• **EXTRACT TO READ**
☆ ☆ ☆

Question

A smooth inclined plane having angle of inclination ${30}^o$ with horizontal has a mass $2.5$ kg is held by a spring which is fixed at the upper end as shown in figure. If the mass is taken $2.5$cm up along the surface of the inclined plane, the tension in the spring reduces to zero. If the mass is then released, the angular frequency of oscillation in radian per second is?

• A. $0.707$
• B. $7.07$
• C. $1.414$
• D. $14.14$

Answer 1

The correct option is D $14.14$

Tension of string zero means that the string is in unstretched position. So, $2.5cm$ is extension of string when the mass attach to string. From figure, it is clear that the downward acceleration of spring along inclined plane is

$g^{\prime }=g\sin {30}^0=\frac{g}{2}=\frac{10}{2}=5m/s^2$

At the stretched position the restoring force is balanced by weight of mass along inclined plane $k\times x=m{g}^{\prime }=2.5\times 5$

Where, Mass of the body$=2.5kg$

Extension of string$=x=2.5cm=0.025m$

and, $k$=spring constant

$\Rightarrow k\times 0.025=2.5\times 5$

$\Rightarrow k=500$

Angular frequency$\Rightarrow \omega =\sqrt{\frac{k}{m}}=\sqrt{\frac{500}{2.5}}$

$\Rightarrow \omega =14.14rad/s$

☆ ☆ ☆

• **REQUIREMENT**
In the inclined-plane spring problem above, which option does the solution mark as correct?

☆ ☆ ☆

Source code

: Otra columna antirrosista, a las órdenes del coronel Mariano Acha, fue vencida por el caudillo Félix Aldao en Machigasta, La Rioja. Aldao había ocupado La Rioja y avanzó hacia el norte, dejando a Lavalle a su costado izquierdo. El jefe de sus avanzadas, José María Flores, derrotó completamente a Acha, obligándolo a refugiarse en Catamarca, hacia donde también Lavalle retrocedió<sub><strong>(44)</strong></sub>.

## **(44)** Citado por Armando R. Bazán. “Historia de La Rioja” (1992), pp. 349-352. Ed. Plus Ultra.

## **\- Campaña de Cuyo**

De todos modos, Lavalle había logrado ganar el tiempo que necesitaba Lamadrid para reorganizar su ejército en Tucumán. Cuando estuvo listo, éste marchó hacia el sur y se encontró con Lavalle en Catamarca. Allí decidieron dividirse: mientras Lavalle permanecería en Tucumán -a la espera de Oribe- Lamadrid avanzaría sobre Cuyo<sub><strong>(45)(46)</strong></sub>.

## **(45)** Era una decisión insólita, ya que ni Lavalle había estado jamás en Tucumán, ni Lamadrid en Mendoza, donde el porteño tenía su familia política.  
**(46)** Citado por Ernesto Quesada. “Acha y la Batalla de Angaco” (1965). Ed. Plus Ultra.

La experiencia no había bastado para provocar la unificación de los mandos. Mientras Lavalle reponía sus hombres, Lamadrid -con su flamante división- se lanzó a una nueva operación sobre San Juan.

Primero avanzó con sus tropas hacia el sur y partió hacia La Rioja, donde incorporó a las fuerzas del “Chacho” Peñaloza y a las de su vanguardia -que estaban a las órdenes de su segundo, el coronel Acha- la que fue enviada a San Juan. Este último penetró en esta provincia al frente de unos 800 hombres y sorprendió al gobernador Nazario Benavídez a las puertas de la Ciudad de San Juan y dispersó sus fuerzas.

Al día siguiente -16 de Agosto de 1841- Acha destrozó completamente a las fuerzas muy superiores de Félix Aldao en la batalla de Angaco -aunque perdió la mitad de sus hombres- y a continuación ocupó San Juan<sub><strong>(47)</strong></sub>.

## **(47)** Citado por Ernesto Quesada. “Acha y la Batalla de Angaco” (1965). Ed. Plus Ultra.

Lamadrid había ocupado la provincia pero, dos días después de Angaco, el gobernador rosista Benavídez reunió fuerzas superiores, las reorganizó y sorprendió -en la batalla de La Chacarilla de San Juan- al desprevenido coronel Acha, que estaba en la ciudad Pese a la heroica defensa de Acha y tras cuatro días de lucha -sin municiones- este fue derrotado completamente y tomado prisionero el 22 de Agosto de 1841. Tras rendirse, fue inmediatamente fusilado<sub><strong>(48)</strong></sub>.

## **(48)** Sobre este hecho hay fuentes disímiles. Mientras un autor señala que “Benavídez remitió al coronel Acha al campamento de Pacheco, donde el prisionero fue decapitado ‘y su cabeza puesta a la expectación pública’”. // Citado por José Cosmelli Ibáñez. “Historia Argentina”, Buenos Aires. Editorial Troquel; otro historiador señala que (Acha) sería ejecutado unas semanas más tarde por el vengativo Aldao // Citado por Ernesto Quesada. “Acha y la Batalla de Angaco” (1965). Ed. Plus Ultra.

☆ ☆ ☆

• **SOLUTION**
Option D, 14.14 rad/s.